The former owner of British Home Stores (BHS) is to pay “up to £363m” (€425m) to the bankrupt chain’s two pension funds, the UK’s Pensions Regulator (TPR) has announced.
The arrangement will mean members of the two schemes who are yet to retire will not have to transfer to the Pension Protection Fund (PPF), avoiding a 10% cut to their benefits. TPR has ended its enforcement action against Sir Philip Green, whose Arcadia Group sold BHS in 2015. BHS declared bankruptcy last year.
TPR has set up a new pension scheme, to be overseen by three independent trustees, and the existing schemes’ 19,000 members will be given the option to transfer in. The regulator said benefit payments in the new arrangement would be “on average” closer to those from the existing BHS schemes, and better than the payments available from the PPF.
Pensions built up prior to April 1997 will increase at 1.8% a year, the regulator said. The PPF does not apply increases for pensions accrued before April 1997. Some members will have the option of a lump sum transfer, and members will be permitted to transfer to the PPF if they prefer.
In addition, members will receive back payments dating back to March 2016 when BHS filed for bankruptcy.

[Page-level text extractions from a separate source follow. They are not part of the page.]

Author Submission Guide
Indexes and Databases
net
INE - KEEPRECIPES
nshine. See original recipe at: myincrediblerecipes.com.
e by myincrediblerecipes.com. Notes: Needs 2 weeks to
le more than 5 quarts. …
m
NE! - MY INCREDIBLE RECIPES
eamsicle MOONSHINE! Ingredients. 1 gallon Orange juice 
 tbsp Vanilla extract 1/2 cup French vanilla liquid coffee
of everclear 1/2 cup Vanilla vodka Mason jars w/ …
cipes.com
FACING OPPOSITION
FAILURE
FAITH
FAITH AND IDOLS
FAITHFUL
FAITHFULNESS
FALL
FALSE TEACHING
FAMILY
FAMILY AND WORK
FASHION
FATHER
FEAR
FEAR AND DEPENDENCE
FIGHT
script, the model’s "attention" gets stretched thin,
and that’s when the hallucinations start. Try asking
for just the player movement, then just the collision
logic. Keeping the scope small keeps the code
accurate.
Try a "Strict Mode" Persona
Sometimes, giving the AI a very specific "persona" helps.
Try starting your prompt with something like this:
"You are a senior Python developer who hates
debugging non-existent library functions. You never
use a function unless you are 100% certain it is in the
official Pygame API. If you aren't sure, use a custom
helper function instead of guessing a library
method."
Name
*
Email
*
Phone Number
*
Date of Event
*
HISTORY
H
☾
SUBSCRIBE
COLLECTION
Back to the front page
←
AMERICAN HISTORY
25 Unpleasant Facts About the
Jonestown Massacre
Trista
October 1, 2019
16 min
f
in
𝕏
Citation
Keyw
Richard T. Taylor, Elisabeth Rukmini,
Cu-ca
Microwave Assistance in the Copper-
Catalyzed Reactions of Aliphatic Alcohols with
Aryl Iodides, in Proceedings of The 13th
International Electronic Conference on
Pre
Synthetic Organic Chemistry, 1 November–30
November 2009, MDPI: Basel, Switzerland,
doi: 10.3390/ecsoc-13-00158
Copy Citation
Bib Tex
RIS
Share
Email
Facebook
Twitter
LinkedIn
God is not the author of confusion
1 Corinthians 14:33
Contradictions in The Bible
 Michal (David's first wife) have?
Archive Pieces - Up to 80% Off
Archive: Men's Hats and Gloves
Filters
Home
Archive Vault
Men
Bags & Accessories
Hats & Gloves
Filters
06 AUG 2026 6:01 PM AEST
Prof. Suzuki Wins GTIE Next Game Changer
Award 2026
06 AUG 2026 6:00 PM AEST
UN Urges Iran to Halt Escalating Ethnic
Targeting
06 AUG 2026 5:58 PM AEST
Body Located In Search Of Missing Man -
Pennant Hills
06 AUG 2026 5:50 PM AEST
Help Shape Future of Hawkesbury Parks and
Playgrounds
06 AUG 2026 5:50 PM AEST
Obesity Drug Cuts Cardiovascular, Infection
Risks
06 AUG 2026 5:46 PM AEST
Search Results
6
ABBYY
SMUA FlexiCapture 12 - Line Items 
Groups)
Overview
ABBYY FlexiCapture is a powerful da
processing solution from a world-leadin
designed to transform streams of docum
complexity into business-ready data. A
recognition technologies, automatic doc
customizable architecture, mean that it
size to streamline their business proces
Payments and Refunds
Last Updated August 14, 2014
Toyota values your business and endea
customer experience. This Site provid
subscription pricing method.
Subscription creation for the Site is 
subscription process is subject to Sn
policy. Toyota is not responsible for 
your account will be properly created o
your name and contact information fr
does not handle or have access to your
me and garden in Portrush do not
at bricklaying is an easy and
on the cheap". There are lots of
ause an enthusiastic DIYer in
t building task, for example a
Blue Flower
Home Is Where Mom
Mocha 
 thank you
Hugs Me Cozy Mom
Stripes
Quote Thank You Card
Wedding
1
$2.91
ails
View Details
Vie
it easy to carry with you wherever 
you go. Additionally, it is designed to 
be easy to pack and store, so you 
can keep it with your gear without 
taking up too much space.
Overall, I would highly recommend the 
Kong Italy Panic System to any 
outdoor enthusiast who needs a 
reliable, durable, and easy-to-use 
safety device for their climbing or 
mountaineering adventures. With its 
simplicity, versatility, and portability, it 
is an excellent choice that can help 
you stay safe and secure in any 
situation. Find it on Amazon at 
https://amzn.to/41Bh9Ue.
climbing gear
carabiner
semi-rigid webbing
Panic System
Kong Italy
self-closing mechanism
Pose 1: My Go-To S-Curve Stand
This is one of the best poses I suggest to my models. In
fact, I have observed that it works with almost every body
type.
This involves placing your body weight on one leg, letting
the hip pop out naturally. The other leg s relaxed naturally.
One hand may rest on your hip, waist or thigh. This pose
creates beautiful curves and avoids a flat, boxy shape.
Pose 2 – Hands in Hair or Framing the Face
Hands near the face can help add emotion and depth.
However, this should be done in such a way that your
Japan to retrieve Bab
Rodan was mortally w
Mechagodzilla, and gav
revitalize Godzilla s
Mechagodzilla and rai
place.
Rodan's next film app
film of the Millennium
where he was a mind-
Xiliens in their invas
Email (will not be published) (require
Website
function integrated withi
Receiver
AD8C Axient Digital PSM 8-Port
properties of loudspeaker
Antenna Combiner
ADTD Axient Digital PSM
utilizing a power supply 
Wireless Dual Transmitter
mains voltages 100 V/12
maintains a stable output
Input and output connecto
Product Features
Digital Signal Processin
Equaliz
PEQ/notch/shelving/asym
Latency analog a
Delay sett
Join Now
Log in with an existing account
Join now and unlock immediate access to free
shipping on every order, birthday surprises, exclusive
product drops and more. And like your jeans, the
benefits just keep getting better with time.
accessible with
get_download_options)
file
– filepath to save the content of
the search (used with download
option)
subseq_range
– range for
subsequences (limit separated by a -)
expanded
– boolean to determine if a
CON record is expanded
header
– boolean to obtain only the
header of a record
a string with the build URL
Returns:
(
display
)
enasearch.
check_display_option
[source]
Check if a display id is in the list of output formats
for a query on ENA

The £363m (€424m) includes £343m in funding for the new scheme and a separate £20m to cover expenses and implementation costs.
TPR chief executive Lesley Titcomb said: “The agreement we have reached with Sir Philip Green represents a strong outcome for the members of the BHS pension schemes. It takes account of the interests of both pensioners and the PPF, and brings a welcome level of certainty to present and future pensioners.
“Throughout our discussions with Sir Philip and his team, we have always been clear that we were determined to achieve the right outcome for members of the schemes both in terms of the amount and the structure of the settlement.”
Setting up the new scheme “is likely to take a number of months”, TPR said in a document outlining the BHS settlement.
Alan Rubenstein, chief executive of the PPF, said the arrangement “relieves the PPF’s levy payers of the cost of meeting the initially reported shortfall. The Pensions Regulator will be monitoring the new scheme and members will be protected by the PPF”.
Co-chair of the BHS inquiry Frank Field MP welcomes today’s £363m cash settlement between Sir Philip Green and the Pensions Regulator #BHS pic.twitter.com/ekA0lm2hp9
— Work & Pensions Ctte (@CommonsWorkPen) February 28, 2017
The BHS pension saga became a flagship case for defined benefit (DB) scheme reform last year. The Work and Pensions Committee, a group of members of the UK lower house of parliament, last summer published a damning report into the chain’s collapse.
The committee – chaired by Frank Field – said at the time that Sir Philip “gave insufficient priority to the BHS pension scheme over an extended period” and “contributed substantially to the demise of BHS”. During the inquiry by the committee, Sir Philip had promised to help fix the BHS schemes, which were both in deficit.
BHS was also cited in the government’s recent consultation on corporate governance reform , with the Work and Pensions Committee calling for trustees of large pension funds to be subject to the UK’s corporate governance code.
TPR is still investigating the roles of Retail Acquisitions Limited, which bought BHS from Arcadia, and its director Dominic Chappell.